- List of tasks
[1] Write out the surround sound press release from "Currently, creating accurate" to "in mere minutes.".
[2] According to the surround sound press release, which university are the York researchers working with?

- Selected extract
□ □ □
News Release

Get ready for next generation surround sound

EPSRC press release

Peer-Reviewed Publication

Engineering and Physical Sciences Research Council

Ultra-realistic surround sound is a step closer for everyone thanks to a new method that will cheaply and efficiently compute the way individuals hear things.

Currently, creating accurate 'virtual sound fields' through headphones is almost exclusively the domain of high-budget military technologies and involves lengthy and awkward acoustic measurements. The new approach eliminates the acoustic measurement step altogether and promises to produce the required results in mere minutes.

The breakthrough has been made by researchers at the University of York's Department of Electronics, funded by the Engineering and Physical Sciences Research Council (EPSRC). The researchers are working in collaboration with colleagues at the University of Sydney, Australia.

The team are now working to commercialise the idea. Tony Tew, lead researcher at York explains, "We envisage booths in the high street, like those used for passport photos, where customers can have the shape of their head and ears measured easily. The shape information will be used to quickly compute an individual's spatial filters."

Spatial filters encapsulate how an individual's features alter sounds before they reach the eardrum. The changes vary with direction and so supply the brain with the information it needs to work out where a sound is coming from. Tew's booth would record the spatial filter measurements on to a smart card, readable by next-generation sound systems. The result – sounds heard through headphones should be indistinguishable from hearing the same sounds live.

Rapid-growth portable technologies, such as mobile communications, wearable computers and personal entertainment systems, largely depend on ear phones of one sort or another for their reproduction of sound. Ear phones are perfect for creating a virtual sound field using the York-Sydney team's method. Realism is only one benefit; the ability to place virtual sounds anywhere around the head has applications in computer games and for producing earcons (the acoustic equivalent of icons on a visual display). Next-generation hearing aids programmed with the wearer's spatial filters will be able to exploit the directional information created by the ear flaps and so help to target one sound while rejecting others.

Tony Tew says, "Our main goal is for personalised spatial filters to figure in a wide range of consumer technologies, making their benefits available to everyone."

Notes for Editors:

In general, the location of sounds to our left and right can be inferred from the difference in their time of arrival and intensity at each ear. This is exploited, albeit in a limited way, in stereo music recordings. However, distinguishing sounds from the front and behind is a more subtle process and relies on the features of the ear flaps (pinnae). The spatial filters created in this research will be derived with the aid of 3-D images of the pinnae.
□ □ □
- Information provided
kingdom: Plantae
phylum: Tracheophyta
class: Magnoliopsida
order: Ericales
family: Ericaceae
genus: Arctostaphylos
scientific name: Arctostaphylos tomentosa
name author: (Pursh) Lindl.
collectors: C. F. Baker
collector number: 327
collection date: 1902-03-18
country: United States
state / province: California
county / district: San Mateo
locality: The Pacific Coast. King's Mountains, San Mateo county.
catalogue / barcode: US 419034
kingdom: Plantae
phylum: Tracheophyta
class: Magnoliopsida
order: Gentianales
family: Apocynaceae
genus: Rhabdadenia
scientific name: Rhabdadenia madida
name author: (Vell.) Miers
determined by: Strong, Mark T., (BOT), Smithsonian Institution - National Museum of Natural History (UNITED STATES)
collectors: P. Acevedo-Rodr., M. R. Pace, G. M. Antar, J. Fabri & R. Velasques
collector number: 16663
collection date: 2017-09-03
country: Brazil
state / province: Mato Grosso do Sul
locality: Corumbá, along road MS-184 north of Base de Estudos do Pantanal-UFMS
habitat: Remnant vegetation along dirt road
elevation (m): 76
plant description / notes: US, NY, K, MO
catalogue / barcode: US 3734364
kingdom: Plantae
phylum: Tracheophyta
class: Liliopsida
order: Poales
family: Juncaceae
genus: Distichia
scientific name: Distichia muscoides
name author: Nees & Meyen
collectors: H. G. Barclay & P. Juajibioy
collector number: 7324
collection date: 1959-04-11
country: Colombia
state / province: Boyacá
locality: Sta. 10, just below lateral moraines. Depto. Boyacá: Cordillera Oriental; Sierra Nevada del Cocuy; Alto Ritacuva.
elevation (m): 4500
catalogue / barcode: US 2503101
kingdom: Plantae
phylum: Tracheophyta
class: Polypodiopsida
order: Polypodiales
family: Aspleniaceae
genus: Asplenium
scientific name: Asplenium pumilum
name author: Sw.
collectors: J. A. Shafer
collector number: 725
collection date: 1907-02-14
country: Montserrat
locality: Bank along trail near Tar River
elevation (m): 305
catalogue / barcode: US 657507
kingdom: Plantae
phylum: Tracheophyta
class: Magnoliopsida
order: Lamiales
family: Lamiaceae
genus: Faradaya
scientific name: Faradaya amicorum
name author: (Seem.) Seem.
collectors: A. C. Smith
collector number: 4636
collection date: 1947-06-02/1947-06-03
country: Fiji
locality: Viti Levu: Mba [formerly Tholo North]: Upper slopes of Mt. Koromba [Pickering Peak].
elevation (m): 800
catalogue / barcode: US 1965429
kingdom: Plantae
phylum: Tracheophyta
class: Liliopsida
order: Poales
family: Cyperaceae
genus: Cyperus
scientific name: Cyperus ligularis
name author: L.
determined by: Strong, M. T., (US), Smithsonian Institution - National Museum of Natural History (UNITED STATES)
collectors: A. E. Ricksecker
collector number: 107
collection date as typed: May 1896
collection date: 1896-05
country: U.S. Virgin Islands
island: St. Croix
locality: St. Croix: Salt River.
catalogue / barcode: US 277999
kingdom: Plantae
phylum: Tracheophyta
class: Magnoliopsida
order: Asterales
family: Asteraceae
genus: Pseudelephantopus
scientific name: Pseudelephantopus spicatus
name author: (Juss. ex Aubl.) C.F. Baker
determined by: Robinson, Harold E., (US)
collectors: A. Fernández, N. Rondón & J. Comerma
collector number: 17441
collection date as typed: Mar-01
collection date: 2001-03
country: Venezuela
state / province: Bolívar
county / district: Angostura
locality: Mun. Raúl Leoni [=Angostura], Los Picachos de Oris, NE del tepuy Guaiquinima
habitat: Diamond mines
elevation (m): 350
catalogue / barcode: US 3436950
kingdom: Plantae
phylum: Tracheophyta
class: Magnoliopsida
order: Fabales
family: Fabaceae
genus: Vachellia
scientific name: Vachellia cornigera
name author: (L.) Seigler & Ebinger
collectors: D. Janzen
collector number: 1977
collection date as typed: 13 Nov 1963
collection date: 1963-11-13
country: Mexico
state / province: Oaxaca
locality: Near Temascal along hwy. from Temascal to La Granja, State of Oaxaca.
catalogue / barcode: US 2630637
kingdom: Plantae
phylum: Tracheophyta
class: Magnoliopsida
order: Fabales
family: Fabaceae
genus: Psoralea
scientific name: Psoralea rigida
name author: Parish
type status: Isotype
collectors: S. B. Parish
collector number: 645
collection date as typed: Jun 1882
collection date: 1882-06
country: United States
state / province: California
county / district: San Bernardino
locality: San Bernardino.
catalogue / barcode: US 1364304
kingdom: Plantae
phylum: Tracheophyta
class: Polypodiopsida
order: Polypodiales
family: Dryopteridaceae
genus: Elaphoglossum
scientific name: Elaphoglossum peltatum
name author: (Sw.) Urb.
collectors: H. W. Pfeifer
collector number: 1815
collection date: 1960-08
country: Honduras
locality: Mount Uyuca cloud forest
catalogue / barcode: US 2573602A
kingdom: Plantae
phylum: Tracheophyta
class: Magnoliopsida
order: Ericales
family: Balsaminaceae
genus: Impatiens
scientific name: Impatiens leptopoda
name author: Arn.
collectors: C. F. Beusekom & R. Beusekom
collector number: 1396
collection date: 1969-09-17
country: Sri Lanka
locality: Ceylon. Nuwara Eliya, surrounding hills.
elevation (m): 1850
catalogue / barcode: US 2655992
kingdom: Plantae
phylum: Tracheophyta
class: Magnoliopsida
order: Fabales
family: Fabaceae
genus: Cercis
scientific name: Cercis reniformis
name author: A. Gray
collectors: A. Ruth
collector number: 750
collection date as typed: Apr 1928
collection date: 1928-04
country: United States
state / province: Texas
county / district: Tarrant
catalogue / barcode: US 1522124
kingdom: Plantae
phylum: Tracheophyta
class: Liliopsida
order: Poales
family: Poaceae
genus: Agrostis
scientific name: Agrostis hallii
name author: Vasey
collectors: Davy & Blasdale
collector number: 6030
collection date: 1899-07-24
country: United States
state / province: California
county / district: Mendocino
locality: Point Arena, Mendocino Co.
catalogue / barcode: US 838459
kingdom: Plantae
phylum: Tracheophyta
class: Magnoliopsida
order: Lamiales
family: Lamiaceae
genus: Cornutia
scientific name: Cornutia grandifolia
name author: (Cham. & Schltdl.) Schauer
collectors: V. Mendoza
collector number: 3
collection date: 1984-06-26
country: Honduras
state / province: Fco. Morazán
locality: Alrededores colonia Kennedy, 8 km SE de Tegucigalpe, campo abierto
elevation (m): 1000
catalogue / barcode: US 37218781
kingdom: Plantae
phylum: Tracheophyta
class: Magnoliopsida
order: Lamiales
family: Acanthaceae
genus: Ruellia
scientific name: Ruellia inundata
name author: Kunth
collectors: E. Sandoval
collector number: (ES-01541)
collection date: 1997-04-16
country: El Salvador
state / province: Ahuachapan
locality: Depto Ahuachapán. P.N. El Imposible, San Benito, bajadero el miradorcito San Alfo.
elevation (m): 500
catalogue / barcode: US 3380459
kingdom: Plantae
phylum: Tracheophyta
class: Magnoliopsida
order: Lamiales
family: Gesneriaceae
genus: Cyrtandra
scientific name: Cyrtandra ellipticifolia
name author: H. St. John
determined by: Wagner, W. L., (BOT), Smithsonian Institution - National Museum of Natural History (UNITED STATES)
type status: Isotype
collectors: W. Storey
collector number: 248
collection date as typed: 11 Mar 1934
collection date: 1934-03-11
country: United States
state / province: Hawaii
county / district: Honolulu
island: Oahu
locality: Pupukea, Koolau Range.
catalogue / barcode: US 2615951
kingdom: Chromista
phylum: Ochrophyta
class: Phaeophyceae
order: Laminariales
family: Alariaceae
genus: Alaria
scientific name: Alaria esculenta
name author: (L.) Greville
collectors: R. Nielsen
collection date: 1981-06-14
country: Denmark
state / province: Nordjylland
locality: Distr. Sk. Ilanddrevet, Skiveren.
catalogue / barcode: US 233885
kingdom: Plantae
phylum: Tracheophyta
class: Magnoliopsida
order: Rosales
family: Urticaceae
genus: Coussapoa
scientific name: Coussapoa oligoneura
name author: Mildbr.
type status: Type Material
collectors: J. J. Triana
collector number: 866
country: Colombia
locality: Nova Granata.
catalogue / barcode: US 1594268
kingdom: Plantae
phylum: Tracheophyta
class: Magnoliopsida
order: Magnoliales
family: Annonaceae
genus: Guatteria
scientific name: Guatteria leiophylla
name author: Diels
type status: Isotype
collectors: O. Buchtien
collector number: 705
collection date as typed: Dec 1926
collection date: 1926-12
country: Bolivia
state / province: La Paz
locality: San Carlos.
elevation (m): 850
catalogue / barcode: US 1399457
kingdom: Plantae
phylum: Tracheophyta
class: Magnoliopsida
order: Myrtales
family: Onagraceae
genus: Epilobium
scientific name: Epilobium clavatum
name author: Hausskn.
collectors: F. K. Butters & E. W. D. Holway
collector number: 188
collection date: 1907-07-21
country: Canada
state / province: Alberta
□ □ □
- Responses to the tasks
[1]
Currently, creating accurate 'virtual sound fields' through headphones is almost exclusively the domain of high-budget military technologies and involves lengthy and awkward acoustic measurements. The new approach eliminates the acoustic measurement step altogether and promises to produce the required results in mere minutes.

[2] The University of Sydney, Australia.